El caso Ciro le dio fama; mientras que los otros, reconocimiento a su labor. 

Vocación

Eloy nunca pensó que su destino era ser guía, escalar montañas o buscar cuerpos. Él quería ser policía o pertenecer a las Fuerzas Armadas. Sus escasos recursos sepultaron esos deseos.

"Me frustré por no poder ingresar a la Policía, tuve impotencia. Pero seguí avanzando. Empecé a trabajar, me fui a Lima, de ahí a Argentina en modo aventurero y empecé a estudiar y trabajar en construcción", cuenta.

En el país gaucho logró certificarse como buzo y luego de trabajar en turismo un breve tiempo, regresó al Perú. "Me dije, si tengo en mi tierra un Cañón del Colca, ¿por qué no puedo trabajar allá?".

En su tierra, se hizo autoridad. Fue gobernador del centro poblado de Pinchollo, un pueblo pequeñito del distrito de Cabanaconde. Corría la década del noventa.

"Propuse a Autocolca que se creen guardaparques para proteger el Cañón del Colca y es así que cinco personas de mi pueblo y yo empezamos a trabajar", cuenta mientras engulle una empanada de carne de una tienda en el Centro Histórico de la ciudad.

Cuando ya trabajaba como guardaparque sintió la necesidad de dar un paso más.

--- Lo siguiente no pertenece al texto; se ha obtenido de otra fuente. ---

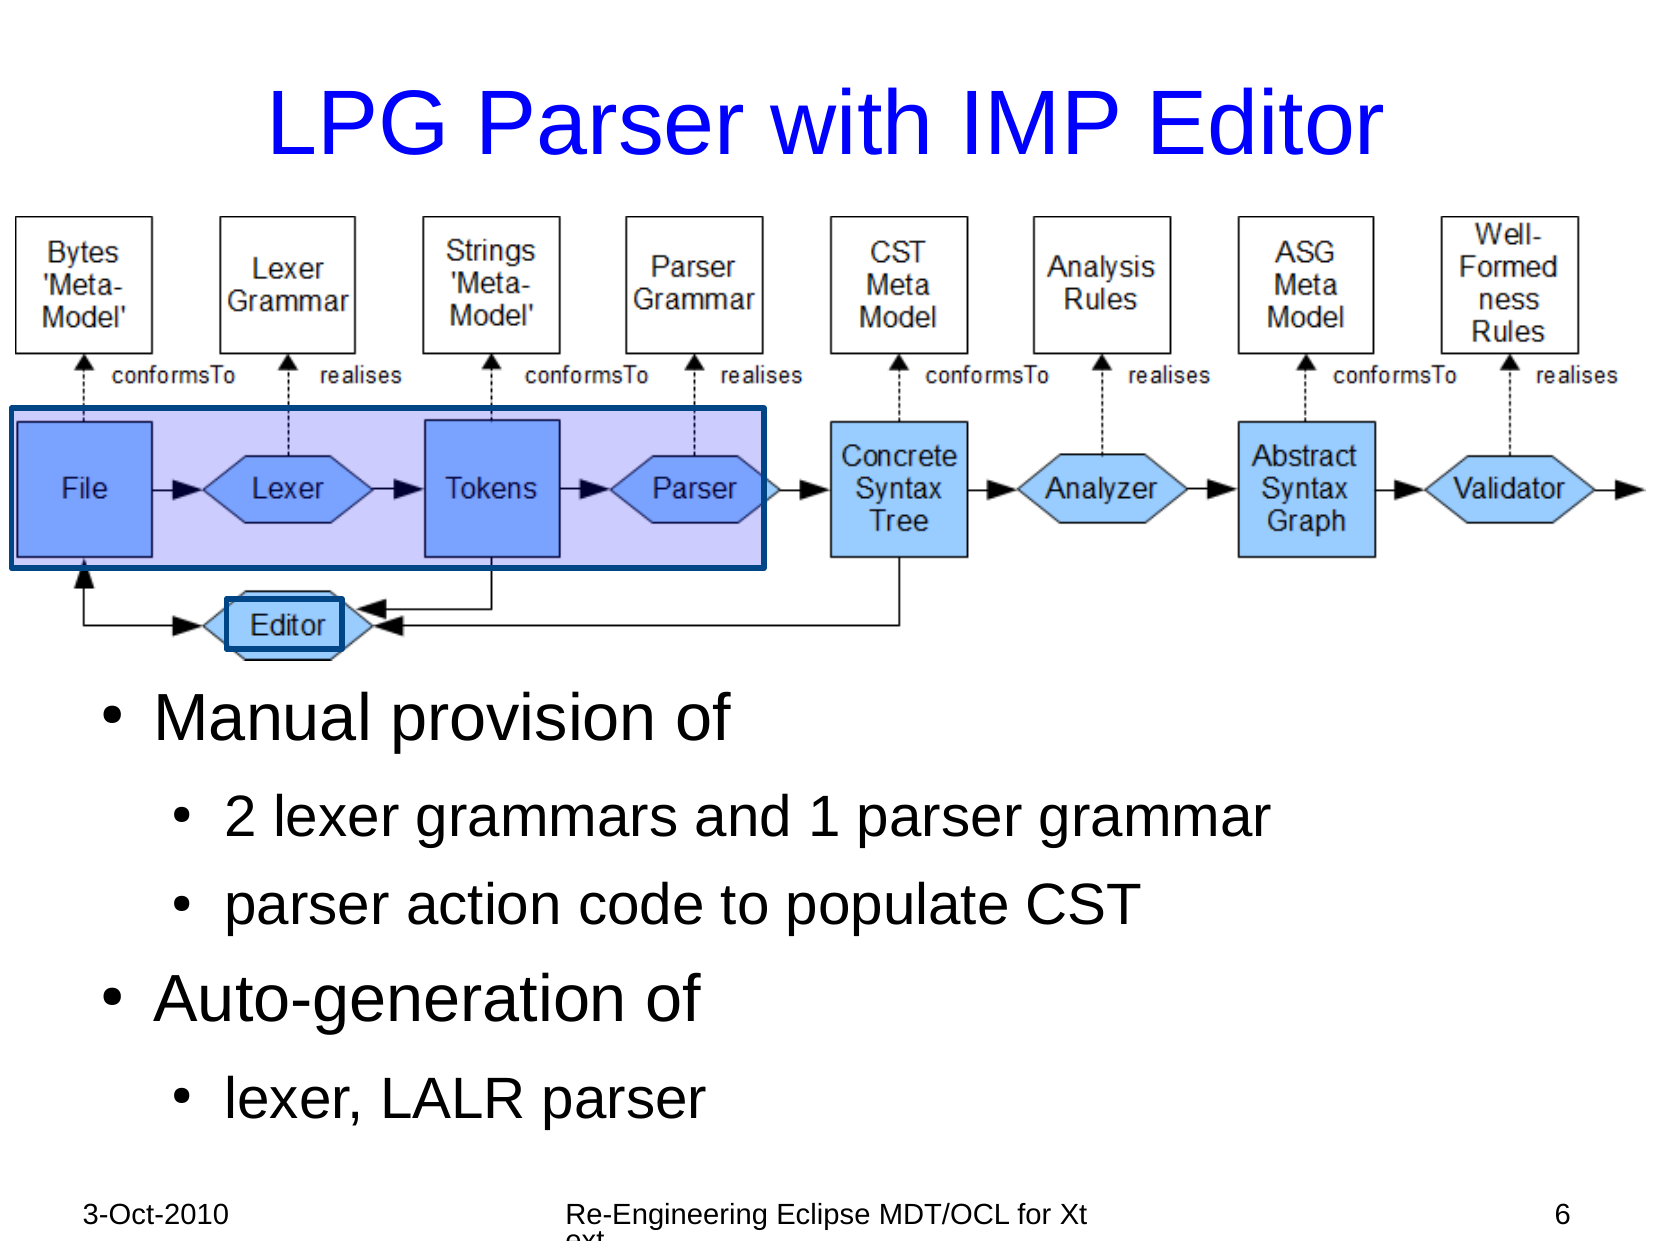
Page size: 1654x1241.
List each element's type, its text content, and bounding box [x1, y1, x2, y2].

text_box [226, 598, 342, 649]
list Manual provision of 2 lexer grammars and 1 parser grammar parser action code to populate CST Auto-generation of lexer, LALR parser [82, 679, 1571, 1182]
title LPG Parser with IMP Editor [82, 56, 1571, 189]
picture [15, 216, 1646, 661]
text_box [11, 408, 764, 569]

Es así como Eloy se contacta con Carlos Zárate (instructor de guía de alta montaña  y quien conquistara más veces la cima del Misti) y le dice que quiere ser como él.

Son por esos años que Eloy se presenta a la escuela de Huaraz y tras seis años de estudio y trabajo, logra hacerse guía. Zárate fue su padrino. 

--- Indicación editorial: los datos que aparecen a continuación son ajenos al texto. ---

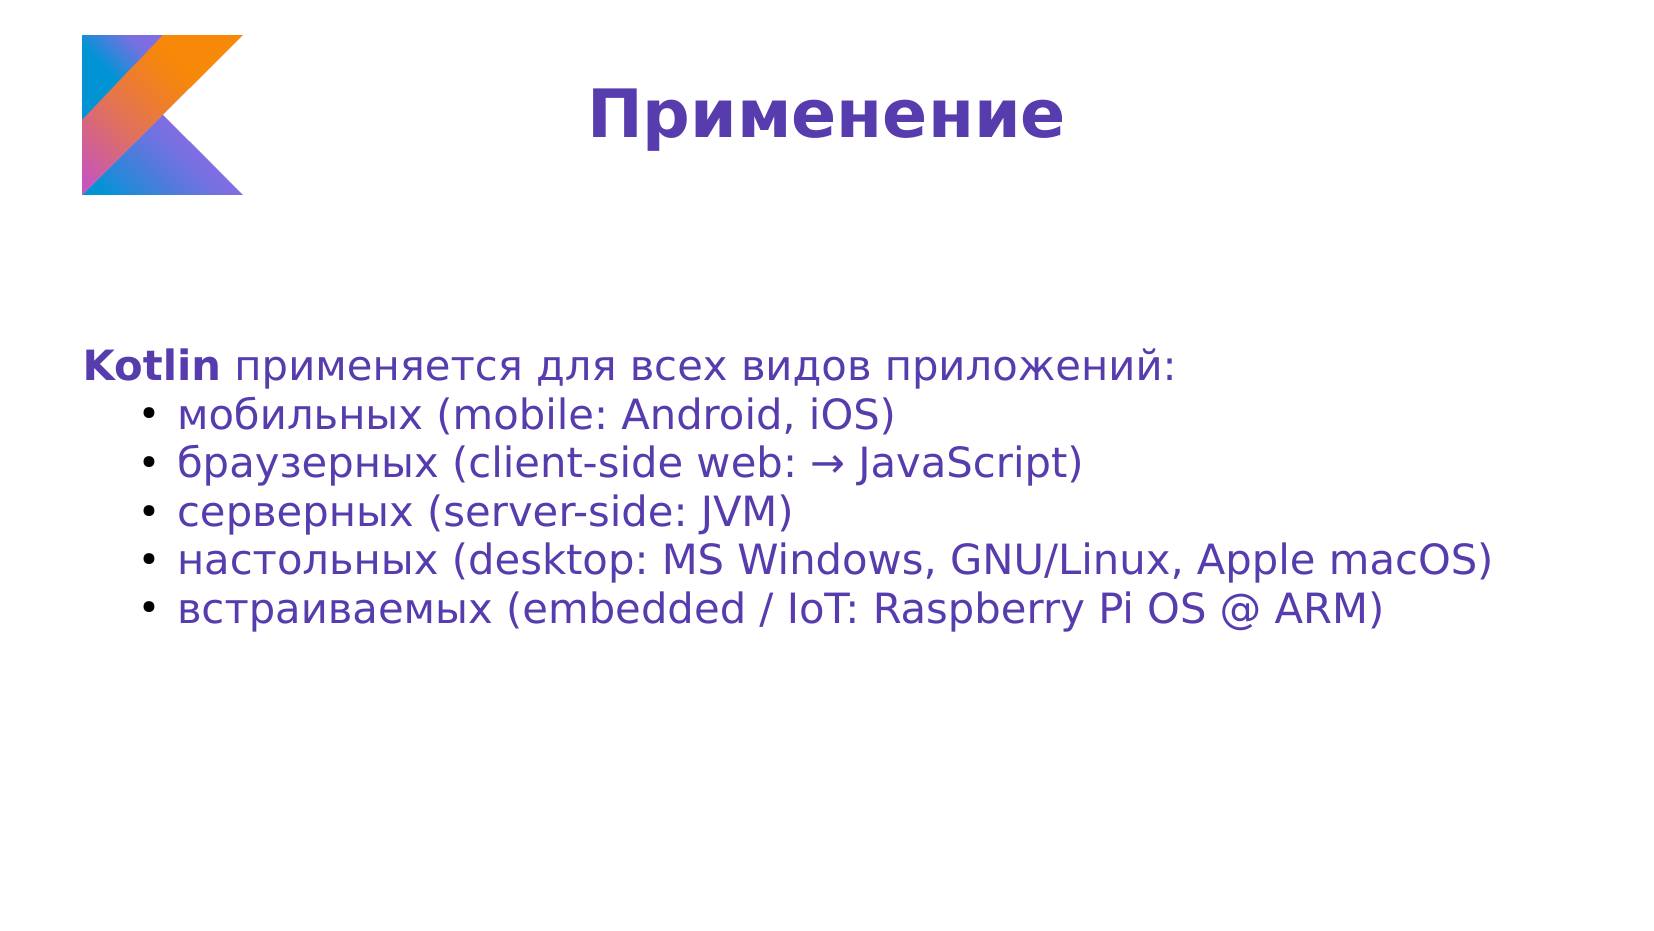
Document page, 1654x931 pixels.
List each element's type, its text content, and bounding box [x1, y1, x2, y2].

subtitle Kotlin применяется для всех видов приложений: мобильных (mobile: Android, iOS) браузерных (client-side web: → JavaScript) серверных (server-side: JVM) настольных (desktop: MS Windows, GNU/Linux, Apple macOS) встраиваемых (embedded / IoT: Raspberry Pi OS @ ARM) [82, 217, 1571, 757]
title Применение [243, 37, 1571, 193]
picture [82, 35, 243, 195]
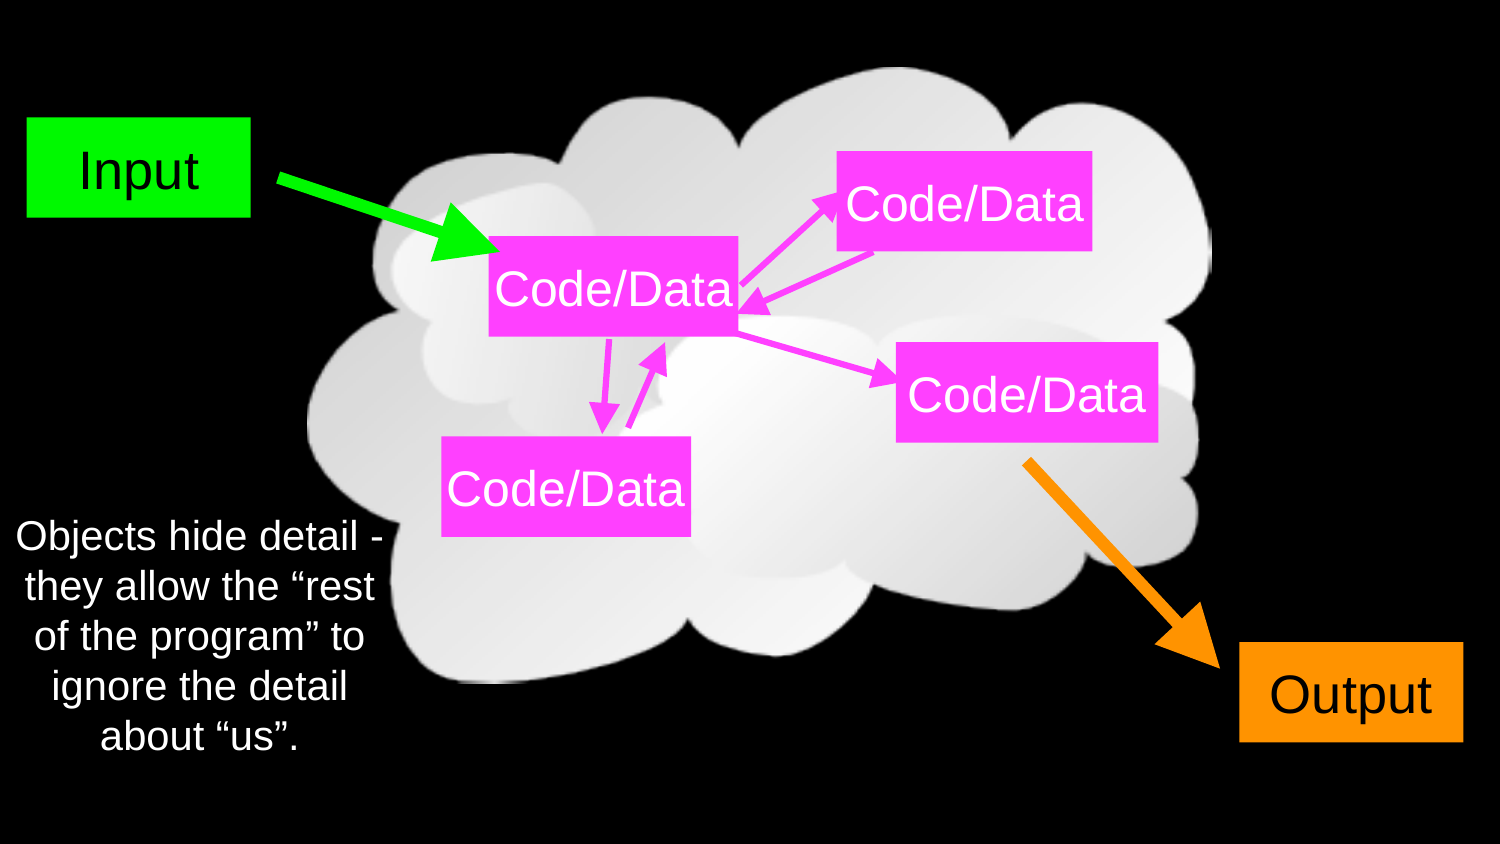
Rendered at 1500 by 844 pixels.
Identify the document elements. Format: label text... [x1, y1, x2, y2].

text_box Output [1239, 642, 1464, 743]
picture [739, 215, 863, 308]
text_box Code/Data [836, 151, 1093, 252]
text_box Code/Data [488, 236, 739, 337]
text_box Code/Data [895, 342, 1159, 443]
text_box Objects hide detail - they allow the “rest of the program” to ignore the detail about “us”. [8, 493, 391, 775]
text_box Code/Data [441, 436, 692, 537]
text_box Input [26, 117, 251, 218]
picture [307, 67, 1212, 684]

"Empecé guiando gente por propinas porque no sabía nada de turismo, luego ya pude trabajar formalmente". 

Una llamada interrumpe la entrevista y Eloy le ordena al penúltimo de sus cinco hijos contestar. El pequeño también se llama Eloy. "Espero que algún día mis hijos quieran hacer lo que yo hago", sueña en voz alta el experimentado guía.

A conquistar el Everest

El rescatista a sus 49 años también tiene sueños personales. Escaló la mayoría de montañas del Perú, pero su reto más grande es conquistar el Everest, la cima más alta del planeta, ubicado en la cordillera del Himalaya del continente asiático.

"Me falta el financiamiento, yo me siento preparado para subir, no lo pensaría y me iría", dice entre una larga sonrisa.

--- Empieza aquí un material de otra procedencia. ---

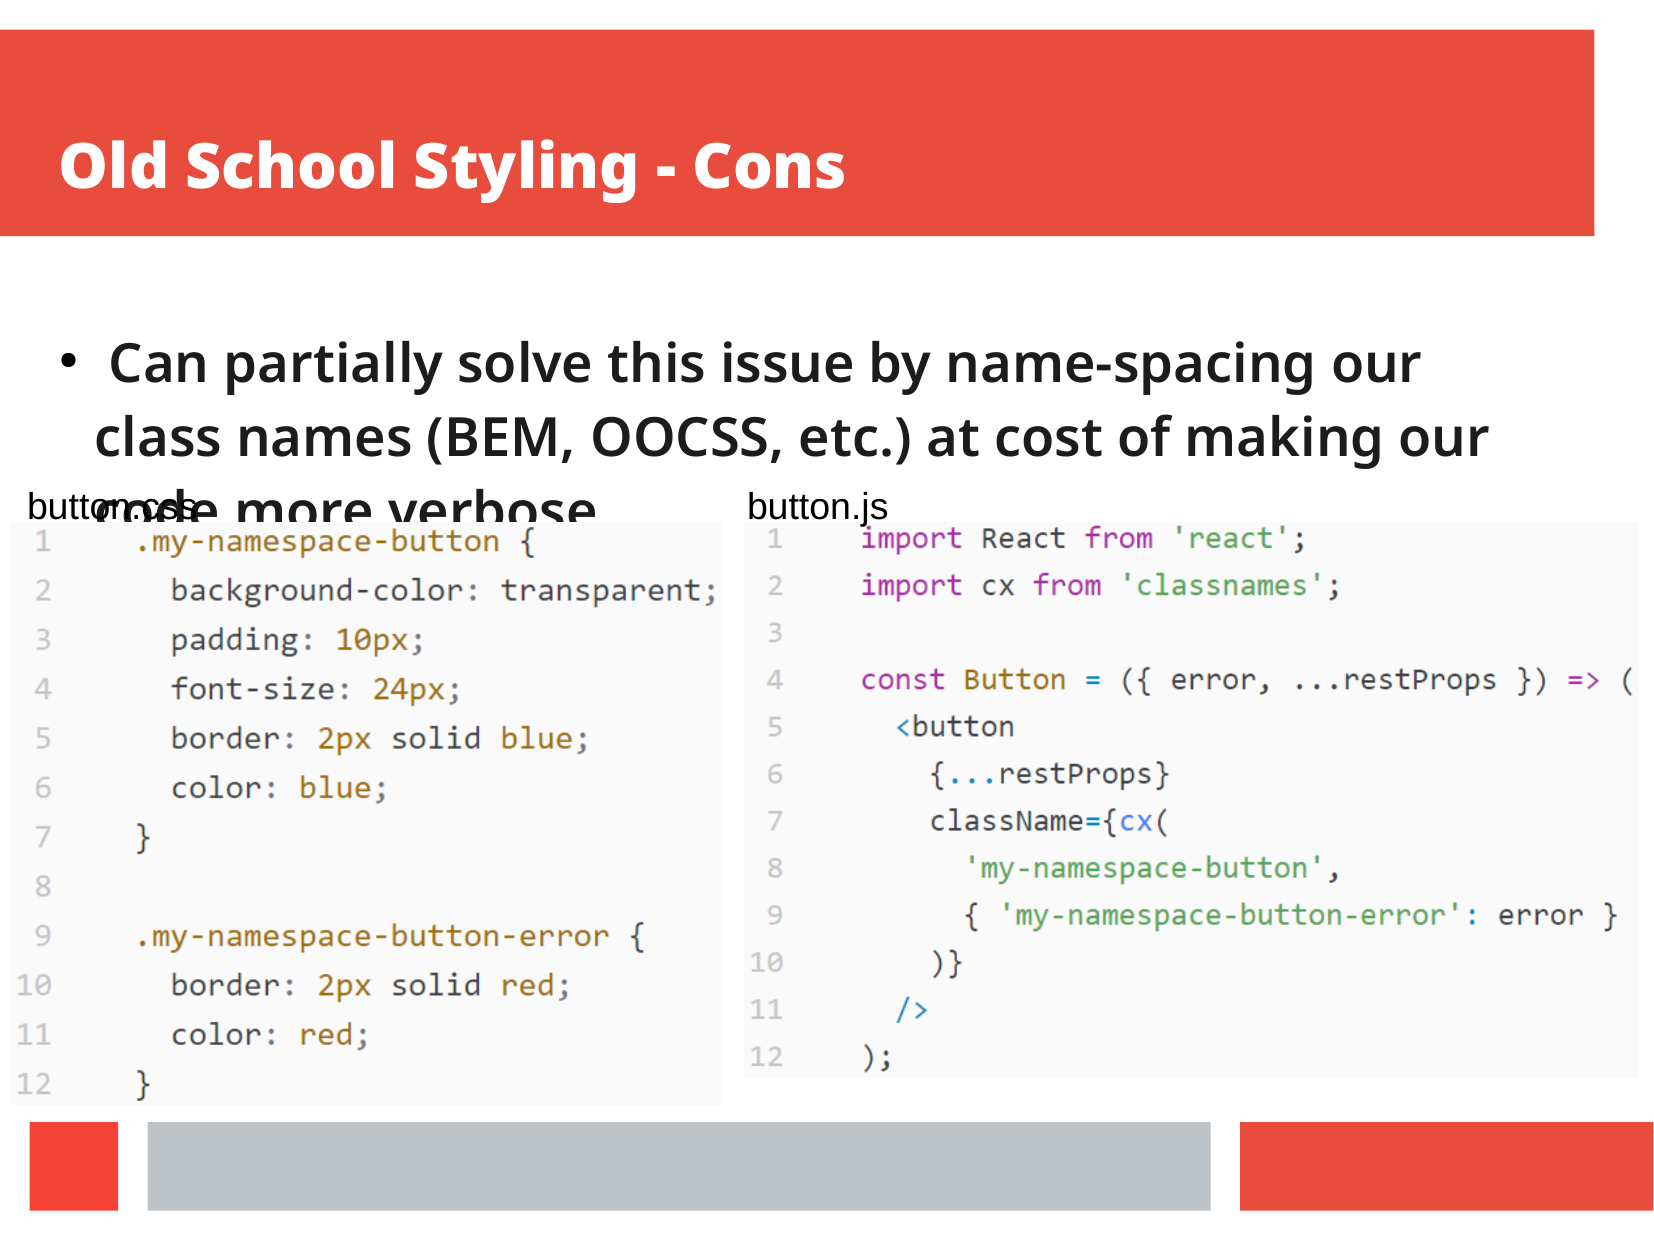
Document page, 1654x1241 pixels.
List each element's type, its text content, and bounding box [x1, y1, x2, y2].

text_box button.js [732, 478, 904, 536]
picture [11, 522, 722, 1105]
list Can partially solve this issue by name-spacing our class names (BEM, OOCSS, etc.) at cost of making our code more verbose. [59, 324, 1565, 1093]
text_box button.css [12, 478, 213, 536]
title Old School Styling - Cons [59, 59, 1595, 207]
picture [744, 522, 1639, 1078]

Antes de escalar una montaña, Eloy cuenta que se encomienda a la Pachamama y a los Apus. Ora a Dios y empieza su camino. "A la Pachamama le digo que vengo a conocerla y a disfrutar de lo que me ofrece y a Dios le pido que me proteja", resalta.

Eloy nunca se cansa. Al día siguiente de bajar del Misti con el cuerpo de Barrientos, volvió a subir por dos periodistas que se habían perdido cubriendo el hallazgo.

"Me gustaría enseñar mis conocimientos a otras personas. La idea es formar personas preparadas para afrontar este tipo de situaciones y así trabajar en equipo para que las búsquedas sean más cortas", señala.

Admiración

Eloy tiene los sentimientos encontrados cuando  habla de las familias que ayudó. Siente que las madres de John Barrientos, Modesta Sucasaca, y de Olivier Toledo, Isabel Carlos, se preocuparon por él cuando buscaba a sus hijos. Las recuerda con cariño y hasta admiración. Todo lo contrario sucede con la familia de Ciro Castillo-Rojo. Solo dice "que no vale la pena hablar de ellos".